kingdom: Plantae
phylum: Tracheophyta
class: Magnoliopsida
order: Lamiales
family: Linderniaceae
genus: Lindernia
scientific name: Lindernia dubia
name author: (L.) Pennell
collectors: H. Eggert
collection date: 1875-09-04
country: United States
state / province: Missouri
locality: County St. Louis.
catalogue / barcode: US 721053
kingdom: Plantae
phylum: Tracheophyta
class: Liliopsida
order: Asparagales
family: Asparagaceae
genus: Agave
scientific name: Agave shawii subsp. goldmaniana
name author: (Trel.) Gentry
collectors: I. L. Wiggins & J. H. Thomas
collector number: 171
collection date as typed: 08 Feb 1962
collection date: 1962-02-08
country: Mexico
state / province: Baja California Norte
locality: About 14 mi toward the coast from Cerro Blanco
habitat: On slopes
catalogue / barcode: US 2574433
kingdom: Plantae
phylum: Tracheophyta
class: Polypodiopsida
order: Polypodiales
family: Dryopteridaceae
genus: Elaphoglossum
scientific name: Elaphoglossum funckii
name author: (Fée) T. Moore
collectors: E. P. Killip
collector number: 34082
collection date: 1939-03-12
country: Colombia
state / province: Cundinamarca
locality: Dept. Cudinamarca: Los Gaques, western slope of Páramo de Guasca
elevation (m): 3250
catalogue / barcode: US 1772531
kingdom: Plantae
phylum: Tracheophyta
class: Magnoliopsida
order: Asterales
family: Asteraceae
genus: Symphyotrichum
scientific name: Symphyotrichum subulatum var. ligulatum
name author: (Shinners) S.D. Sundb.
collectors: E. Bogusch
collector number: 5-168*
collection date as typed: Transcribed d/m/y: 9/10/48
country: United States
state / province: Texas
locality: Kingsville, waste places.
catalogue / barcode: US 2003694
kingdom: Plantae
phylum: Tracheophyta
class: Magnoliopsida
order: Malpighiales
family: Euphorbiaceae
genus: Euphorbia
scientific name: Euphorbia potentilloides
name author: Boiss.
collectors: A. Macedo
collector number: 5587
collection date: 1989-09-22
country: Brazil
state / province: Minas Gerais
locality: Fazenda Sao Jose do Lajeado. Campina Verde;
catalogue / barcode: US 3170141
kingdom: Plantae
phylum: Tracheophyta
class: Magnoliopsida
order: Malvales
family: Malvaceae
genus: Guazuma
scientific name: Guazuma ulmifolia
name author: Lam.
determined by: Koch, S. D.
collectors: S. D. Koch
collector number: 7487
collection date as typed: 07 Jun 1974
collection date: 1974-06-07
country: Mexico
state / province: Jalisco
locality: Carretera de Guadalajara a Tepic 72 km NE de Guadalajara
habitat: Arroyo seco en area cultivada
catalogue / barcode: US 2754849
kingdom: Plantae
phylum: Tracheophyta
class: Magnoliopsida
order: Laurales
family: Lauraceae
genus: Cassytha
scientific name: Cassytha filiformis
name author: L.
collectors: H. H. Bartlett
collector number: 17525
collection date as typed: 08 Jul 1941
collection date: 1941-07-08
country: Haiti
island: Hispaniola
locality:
■ ■ ■ ■ ■ ■ ■
**À FAIRE**
Recopiez à l'identique toutes les lignes des fiches ci-dessus, de la première à la dernière.

**BONNE RÉPONSE**
kingdom: Plantae
phylum: Tracheophyta
class: Magnoliopsida
order: Lamiales
family: Linderniaceae
genus: Lindernia
scientific name: Lindernia dubia
name author: (L.) Pennell
collectors: H. Eggert
collection date: 1875-09-04
country: United States
state / province: Missouri
locality: County St. Louis.
catalogue / barcode: US 721053
kingdom: Plantae
phylum: Tracheophyta
class: Liliopsida
order: Asparagales
family: Asparagaceae
genus: Agave
scientific name: Agave shawii subsp. goldmaniana
name author: (Trel.) Gentry
collectors: I. L. Wiggins & J. H. Thomas
collector number: 171
collection date as typed: 08 Feb 1962
collection date: 1962-02-08
country: Mexico
state / province: Baja California Norte
locality: About 14 mi toward the coast from Cerro Blanco
habitat: On slopes
catalogue / barcode: US 2574433
kingdom: Plantae
phylum: Tracheophyta
class: Polypodiopsida
order: Polypodiales
family: Dryopteridaceae
genus: Elaphoglossum
scientific name: Elaphoglossum funckii
name author: (Fée) T. Moore
collectors: E. P. Killip
collector number: 34082
collection date: 1939-03-12
country: Colombia
state / province: Cundinamarca
locality: Dept. Cudinamarca: Los Gaques, western slope of Páramo de Guasca
elevation (m): 3250
catalogue / barcode: US 1772531
kingdom: Plantae
phylum: Tracheophyta
class: Magnoliopsida
order: Asterales
family: Asteraceae
genus: Symphyotrichum
scientific name: Symphyotrichum subulatum var. ligulatum
name author: (Shinners) S.D. Sundb.
collectors: E. Bogusch
collector number: 5-168*
collection date as typed: Transcribed d/m/y: 9/10/48
country: United States
state / province: Texas
locality: Kingsville, waste places.
catalogue / barcode: US 2003694
kingdom: Plantae
phylum: Tracheophyta
class: Magnoliopsida
order: Malpighiales
family: Euphorbiaceae
genus: Euphorbia
scientific name: Euphorbia potentilloides
name author: Boiss.
collectors: A. Macedo
collector number: 5587
collection date: 1989-09-22
country: Brazil
state / province: Minas Gerais
locality: Fazenda Sao Jose do Lajeado. Campina Verde;
catalogue / barcode: US 3170141
kingdom: Plantae
phylum: Tracheophyta
class: Magnoliopsida
order: Malvales
family: Malvaceae
genus: Guazuma
scientific name: Guazuma ulmifolia
name author: Lam.
determined by: Koch, S. D.
collectors: S. D. Koch
collector number: 7487
collection date as typed: 07 Jun 1974
collection date: 1974-06-07
country: Mexico
state / province: Jalisco
locality: Carretera de Guadalajara a Tepic 72 km NE de Guadalajara
habitat: Arroyo seco en area cultivada
catalogue / barcode: US 2754849
kingdom: Plantae
phylum: Tracheophyta
class: Magnoliopsida
order: Laurales
family: Lauraceae
genus: Cassytha
scientific name: Cassytha filiformis
name author: L.
collectors: H. H. Bartlett
collector number: 17525
collection date as typed: 08 Jul 1941
collection date: 1941-07-08
country: Haiti
island: Hispaniola
locality:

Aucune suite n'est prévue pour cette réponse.